- _To-do item_: Write out the data word for word and drop any picture you find.

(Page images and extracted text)

________________________________________

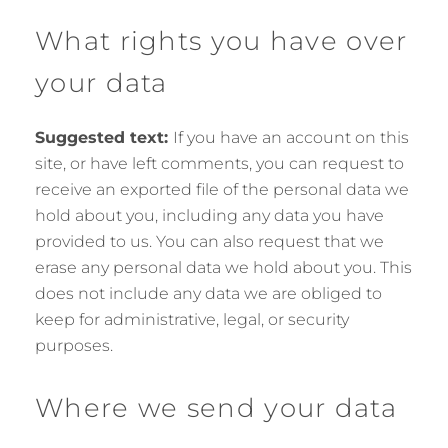
What rights you have over
your data
Suggested text:
If you have an account on this
site, or have left comments, you can request to
receive an exported file of the personal data we
hold about you, including any data you have
provided to us. You can also request that we
erase any personal data we hold about you. This
does not include any data we are obliged to
keep for administrative, legal, or security
purposes.
Where we send your data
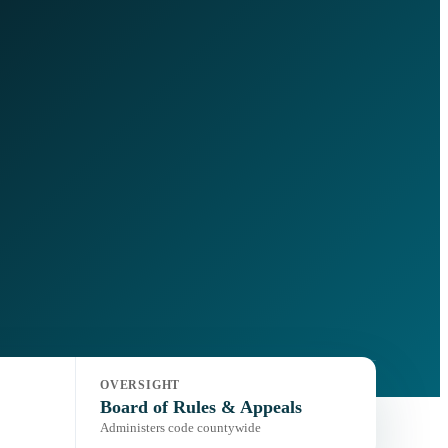
OVERSIGHT
Board of Rules & Appeals
Administers code countywide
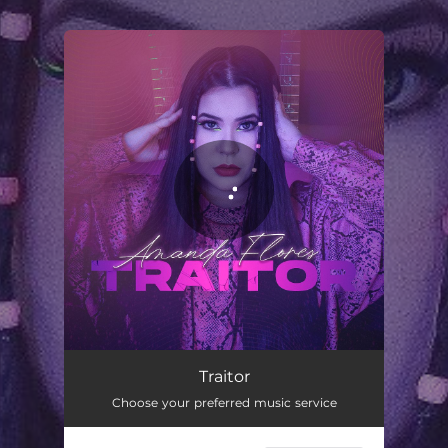
.
You're all set!
Traitor
03:39
Traitor
Choose your preferred music service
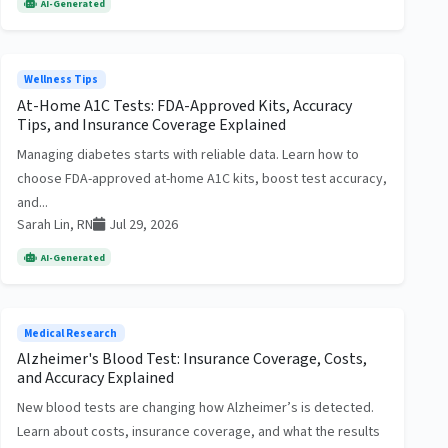
AI-Generated
Wellness Tips
At-Home A1C Tests: FDA-Approved Kits, Accuracy
Tips, and Insurance Coverage Explained
Managing diabetes starts with reliable data. Learn how to
choose FDA-approved at-home A1C kits, boost test accuracy,
and...
Sarah Lin, RN
Jul 29, 2026
AI-Generated
Medical Research
Alzheimer's Blood Test: Insurance Coverage, Costs,
and Accuracy Explained
New blood tests are changing how Alzheimer’s is detected.
Learn about costs, insurance coverage, and what the results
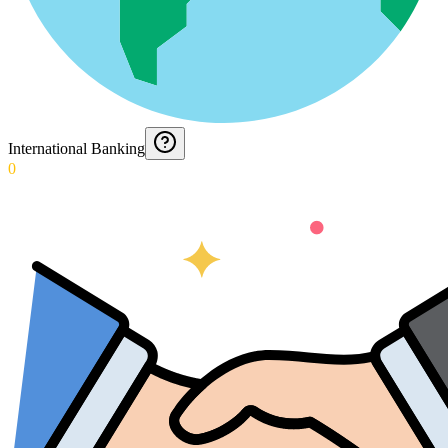
International Banking
0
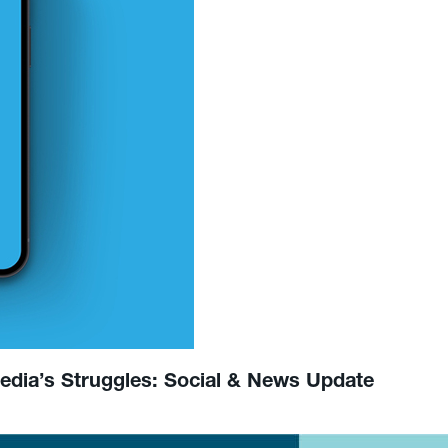
Media’s Struggles: Social & News Update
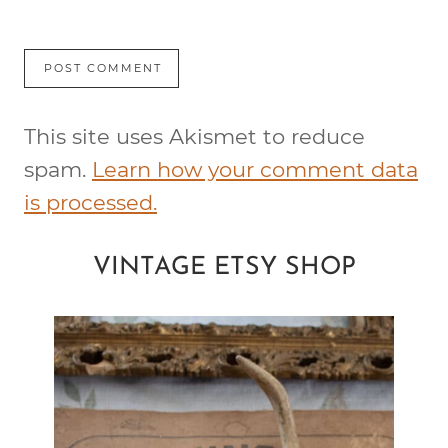
This site uses Akismet to reduce
spam.
Learn how your comment data
is processed.
VINTAGE ETSY SHOP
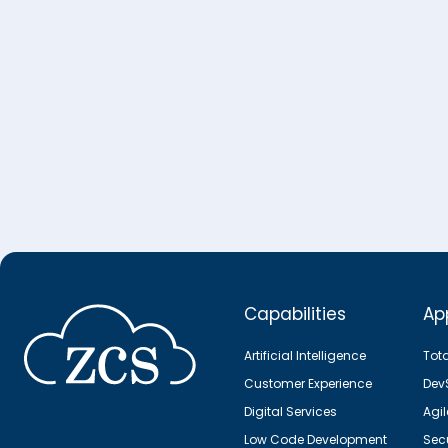
Capabilities
Ap
Artificial Intelligence
Tot
Customer Experience
Dev
Digital Services
Agi
Low Code Development
Secu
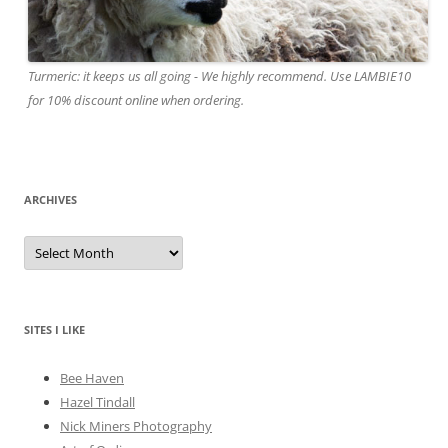
Turmeric: it keeps us all going - We highly recommend. Use LAMBIE10
for 10% discount online when ordering.
ARCHIVES
A
r
c
h
i
v
e
SITES I LIKE
s
Bee Haven
Hazel Tindall
Nick Miners Photography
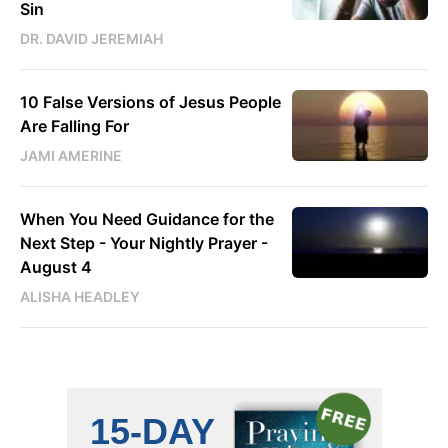
Sin
DR. DAVID JEREMIAH
10 False Versions of Jesus People
Are Falling For
JAMI AMERINE
When You Need Guidance for the
Next Step - Your Nightly Prayer -
August 4
ALISHA HEADLEY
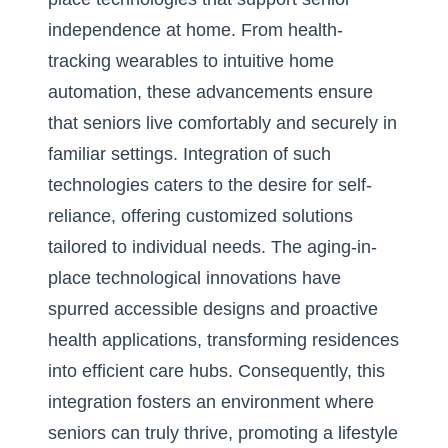
independence at home. From health-
tracking wearables to intuitive home
automation, these advancements ensure
that seniors live comfortably and securely in
familiar settings. Integration of such
technologies caters to the desire for self-
reliance, offering customized solutions
tailored to individual needs. The
aging-in-
place technological innovations
have
spurred accessible designs and proactive
health applications, transforming residences
into efficient care hubs. Consequently, this
integration fosters an environment where
seniors can truly thrive, promoting a lifestyle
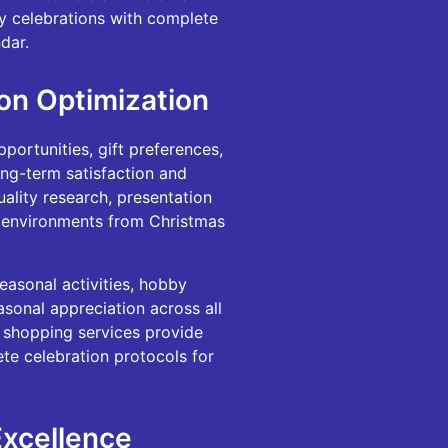
ly celebrations with complete
dar.
on Optimization
portunities, gift preferences,
ong-term satisfaction and
uality research, presentation
ay environments from Christmas
easonal activities, hobby
asonal appreciation across all
e shopping services provide
te celebration protocols for
Excellence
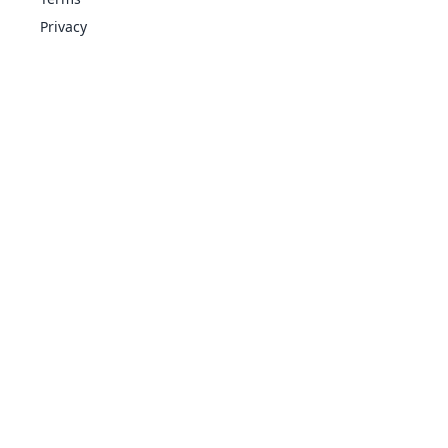
Privacy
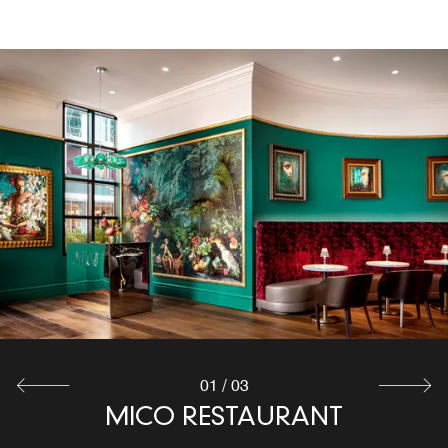
BÚHO BAR
Located on the 16th floor with amazing views of Uptown
Charlotte, Búho Bar, our rooftop bar in Charlotte, NC,
offers indoor and outdoor dining with carefully curated
cocktails and tapas dishes that will keep you coming
back for more! Must be 21 or older.
Explore
01
/
03
MICO RESTAURANT
STARBUCKS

________________________________________

- _Written reply_:
What rights you have over
your data
Suggested text:
If you have an account on this
site, or have left comments, you can request to
receive an exported file of the personal data we
hold about you, including any data you have
provided to us. You can also request that we
erase any personal data we hold about you. This
does not include any data we are obliged to
keep for administrative, legal, or security
purposes.
Where we send your data
OVERSIGHT
Board of Rules & Appeals
Administers code countywide
.
You're all set!
Traitor
03:39
Traitor
Choose your preferred music service
AI-Generated
Wellness Tips
At-Home A1C Tests: FDA-Approved Kits, Accuracy
Tips, and Insurance Coverage Explained
Managing diabetes starts with reliable data. Learn how to
choose FDA-approved at-home A1C kits, boost test accuracy,
and...
Sarah Lin, RN
Jul 29, 2026
AI-Generated
Medical Research
Alzheimer's Blood Test: Insurance Coverage, Costs,
and Accuracy Explained
New blood tests are changing how Alzheimer’s is detected.
Learn about costs, insurance coverage, and what the results
International Banking
0
Media’s Struggles: Social & News Update
This site uses Akismet to reduce
spam.
Learn how your comment data
is processed.
VINTAGE ETSY SHOP
Capabilities
Ap
Artificial Intelligence
Tot
Customer Experience
Dev
Digital Services
Agi
Low Code Development
Secu
Turmeric: it keeps us all going - We highly recommend. Use LAMBIE10
for 10% discount online when ordering.
ARCHIVES
A
r
c
h
i
v
e
SITES I LIKE
s
Bee Haven
Hazel Tindall
Nick Miners Photography
Sin
DR. DAVID JEREMIAH
10 False Versions of Jesus People
Are Falling For
JAMI AMERINE
When You Need Guidance for the
Next Step - Your Nightly Prayer -
August 4
ALISHA HEADLEY
independence at home. From health-
tracking wearables to intuitive home
automation, these advancements ensure
that seniors live comfortably and securely in
familiar settings. Integration of such
technologies caters to the desire for self-
reliance, offering customized solutions
tailored to individual needs. The
aging-in-
place technological innovations
have
spurred accessible designs and proactive
health applications, transforming residences
into efficient care hubs. Consequently, this
integration fosters an environment where
seniors can truly thrive, promoting a lifestyle
ly celebrations with complete
dar.
on Optimization
portunities, gift preferences,
ong-term satisfaction and
uality research, presentation
ay environments from Christmas
easonal activities, hobby
asonal appreciation across all
e shopping services provide
te celebration protocols for
Excellence
Privacy
BÚHO BAR
Located on the 16th floor with amazing views of Uptown
Charlotte, Búho Bar, our rooftop bar in Charlotte, NC,
offers indoor and outdoor dining with carefully curated
cocktails and tapas dishes that will keep you coming
back for more! Must be 21 or older.
Explore
01
/
03
MICO RESTAURANT
STARBUCKS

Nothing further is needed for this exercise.